Are newer stoves less polluting? Your gas and induction questions
CBC
Recently, we wrote about researchers ditching their gas stoves after measuring the high levels of dangerous indoor air pollution they produce.
Some scientists and chefs, concerned about the health and environmental impacts of gas stoves, are switching to electromagnetic induction stoves or even portable induction burners and touting some additional benefits.
These stories prompted some questions from readers. What about gas fireplaces or furnaces? Or propane stoves? Are newer gas stoves less polluting? Are induction stoves safe for those with pacemakers?
Here are the answers to some of those questions.
Dave Rose of Innisfil, Ont., asked if the nitrogen oxides — contaminants linked to negative health impacts such as asthma — are naturally found in small amounts in the gas or come from burning it.
The answer is that they're produced during burning, when nitrogen and oxygen in the air react with each other due to the heat from the burning gas.
Meanwhile, carbon monoxide is produced by incomplete combustion of the gas.
Eric Lebel, research scientist at PSE Healthy Energy in California and lead author of a recent study on pollution from gas stoves, said his team is starting to look at natural gas composition in different cities, including Toronto and Vancouver.
While it's mostly methane, he said, "there could be other pollutants in the gas as well." Those could include volatile organic compounds and sulphur compounds used to make natural gas — which is normally odourless — smelly and therefore detectable when there are leaks.
WATCH | Why gas stoves are bad for the climate — and you:
Of course, some pollutants are generated from heating cooking ingredients such as oil and fat (and any food you burn) regardless of what kind of stove you use, so turning on the hood fan is a good idea.
While our stories dealt with natural gas stoves, Peter Gosse of St.

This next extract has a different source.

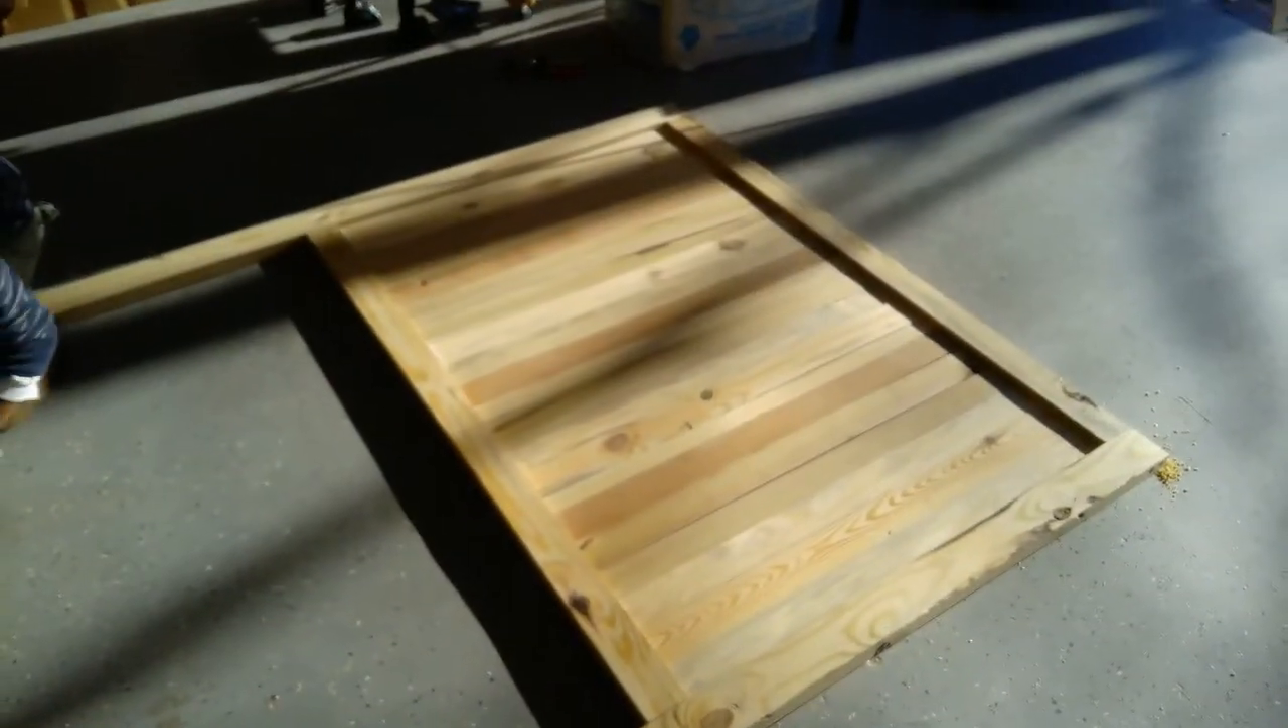Ya tenemos la mitad de la puerta ya están las tablas colocadas sobre los listones.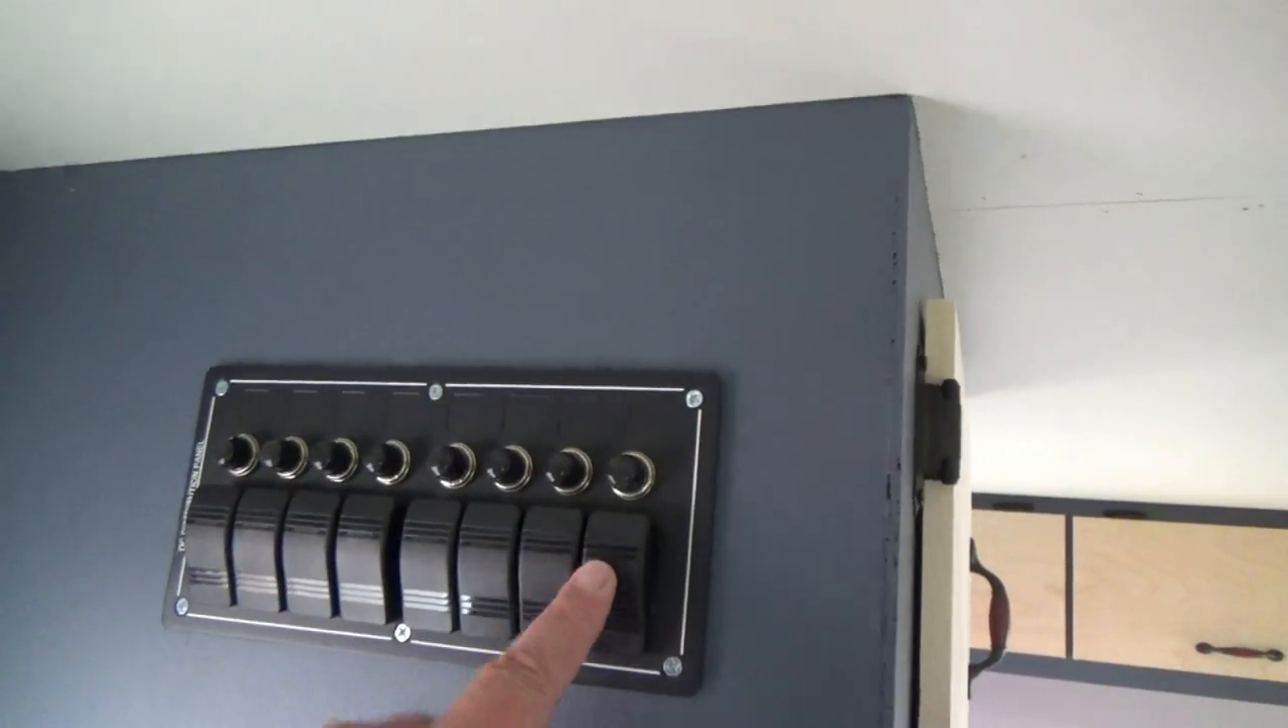Okay so we have our switch panel installed.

John's, N.L., has a different kind of gas stove, and wrote in to ask how it compares.
University of Saskatchewan professor Tara Kahan, who has studied pollution from stoves, said high levels of nitrogen oxides are also emitted during cooking with propane stoves, so the health impacts would be expected to be similar: "From an air quality perspective, it's not an obvious improvement over methane."
Lebel said the pollution from cooking with propane is something his team is "actively studying."